Monday, August 10, 2015: 3:20 PM
328, Baltimore Convention Center
Nick Cradock-Henry, LandCare Research, New Zealand

Resilient systems have been characterised as those that have a higher capacity to absorb shocks and stresses; possess the ability to self-organize into flexible and responsive networks for learning, distribution and change, and; have greater capacity for adaptability. While these concepts have been well developed in the literature as theoretical and conceptual frameworks, there are few examples of operationalizing and empirically applying these concepts, particularly for agroecosystems which are among the most complex of social-ecological systems. Tworecent studies from New Zealand are presented:the first, sought to operationalise resilience thinking through the development of a suite of proxies or ‘surrogates’ for resilience, to obtain insight into the relationship between intensification and vulnerability to climate change. Through semi-structured interviews, and surveys with farmers resilience proxies for social, agroecological and economic elements of dairy farm systems were identified, and used to facilitate a comparative analysis across intensive, high-input; low-input, grass-based operations; and organic farms. The second study used an existing model – the landscape stability model – as the basis for identifying quantitative indicators for resilience in dryland, sheep and beef farm systems. Three elements of resilience – resistance, precariousness and latitude – were characterised and provided the foundation for identifying quantitative indicators used to inform decision-making for more sustainable land management.

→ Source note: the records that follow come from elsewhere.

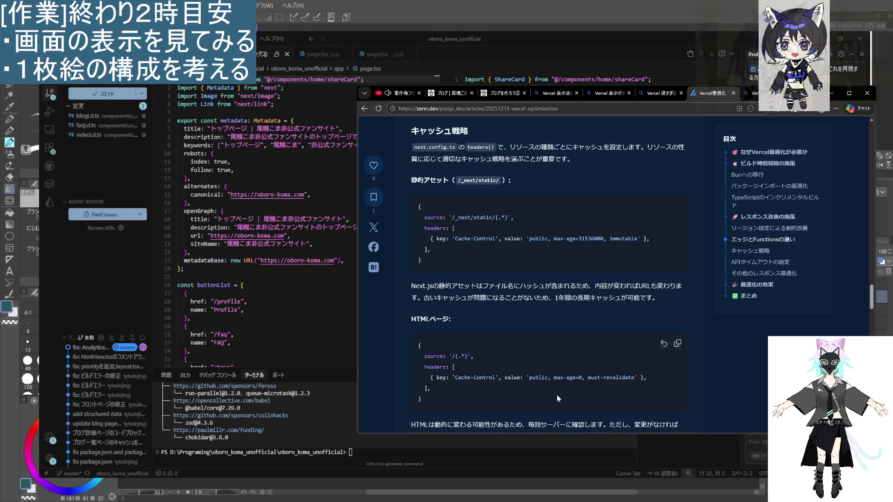
scroll(559, 393, "down", 2)
mouse_move(411, 295)
left_mouse_down()
mouse_move(662, 297)
mouse_move(565, 309)
left_mouse_up()
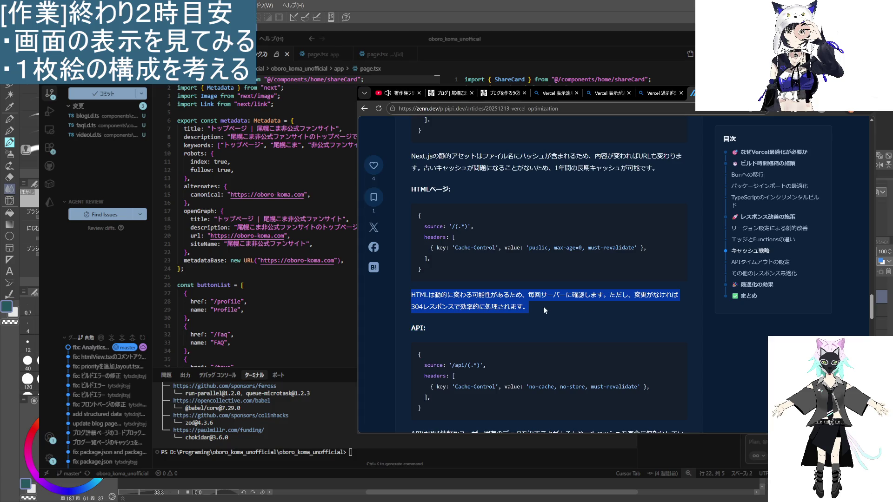
left_click(536, 316)
- Scroll to the end of the Zenn article and close its tab
scroll(535, 316, "down", 4)
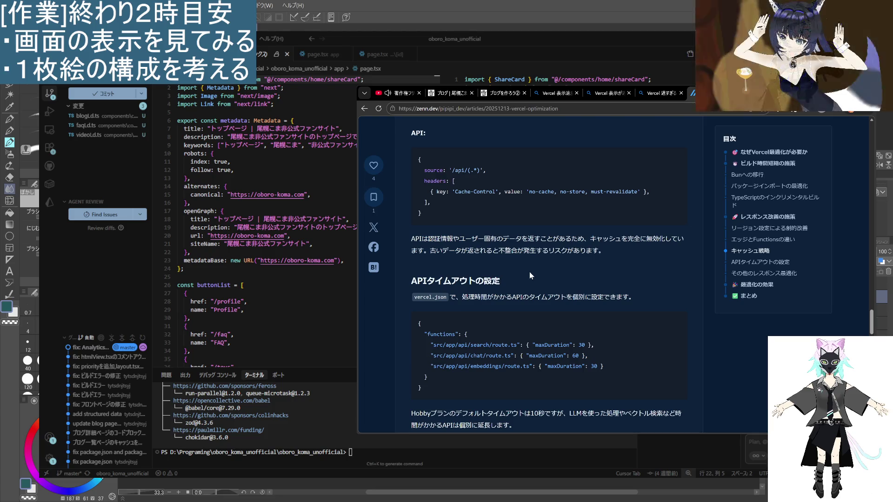
scroll(529, 268, "down", 4)
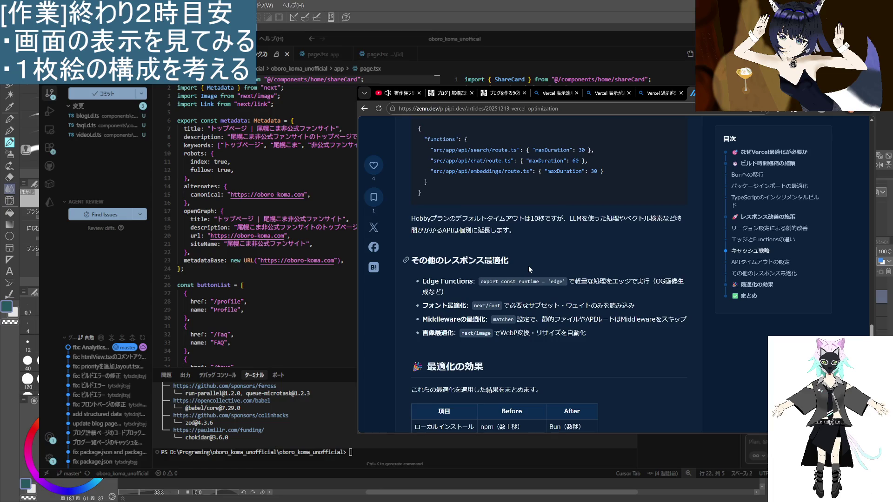
scroll(529, 269, "down", 3)
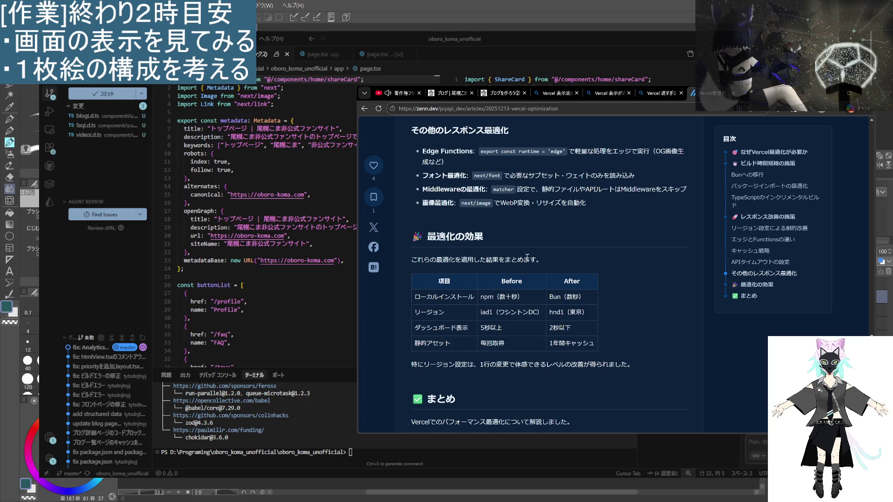
scroll(527, 258, "down", 2)
scroll(528, 260, "down", 3)
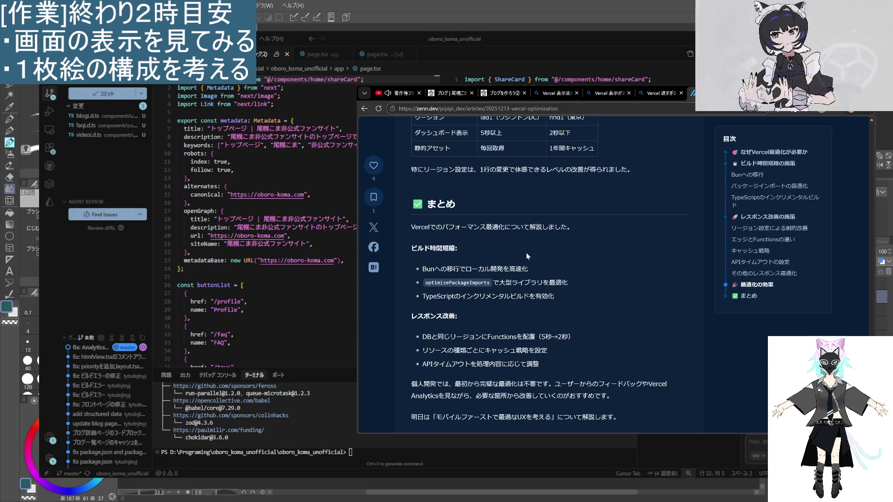
scroll(526, 253, "down", 7)
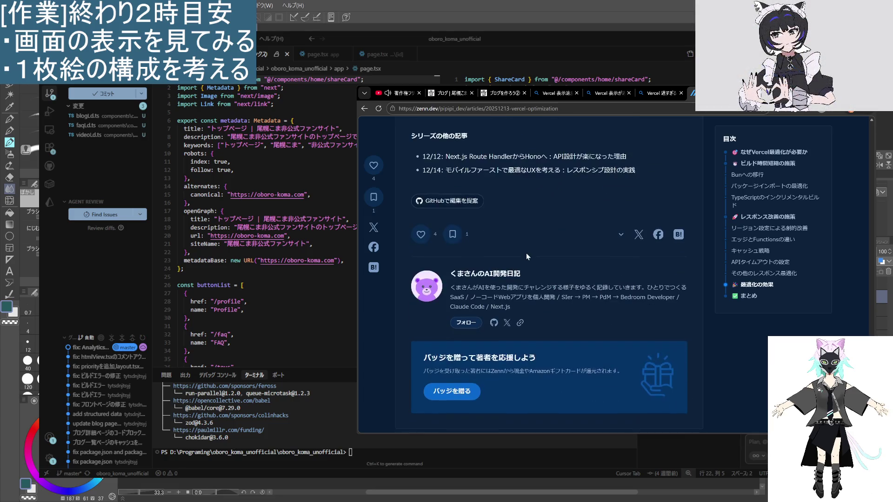
scroll(526, 252, "down", 5)
scroll(511, 279, "down", 3)
key("ctrl+w")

Results of both studies presented reveal insights into the vale – as well as the challenges – of operationalising resilience, or using it as a heuristic or conceptual device. In the dairying case study, the application of the resilience surrogates revealed differences in the resilience and capacity for adaptation for different farm types. The ‘lock in trap' of highly intensive systems, while profitable in the near term, may be less resilient to climate shocks as these are likely to occur in conjunction with changing market and financial risks. Low-input farming systems are less dependent, in particular, on fossil fuels and were associated with higher levels of farmer satisfaction and well-being. In our second study, using a qualitative and quantitative data to characterise thresholds and tipping points in land-management systems, provided a robust – and conceptually sound – basis for applying quantitative metrics. Together, both approaches provide a useful template for cross-sector comparison, and demonstrate that in-depth, robust qualitative assessments of resilience can provide a complement to quantitative metrics. The characterisation of resilient farm-systems also has the potential to contribute to broader sustainability frameworks for agriculture, food systems and land-management.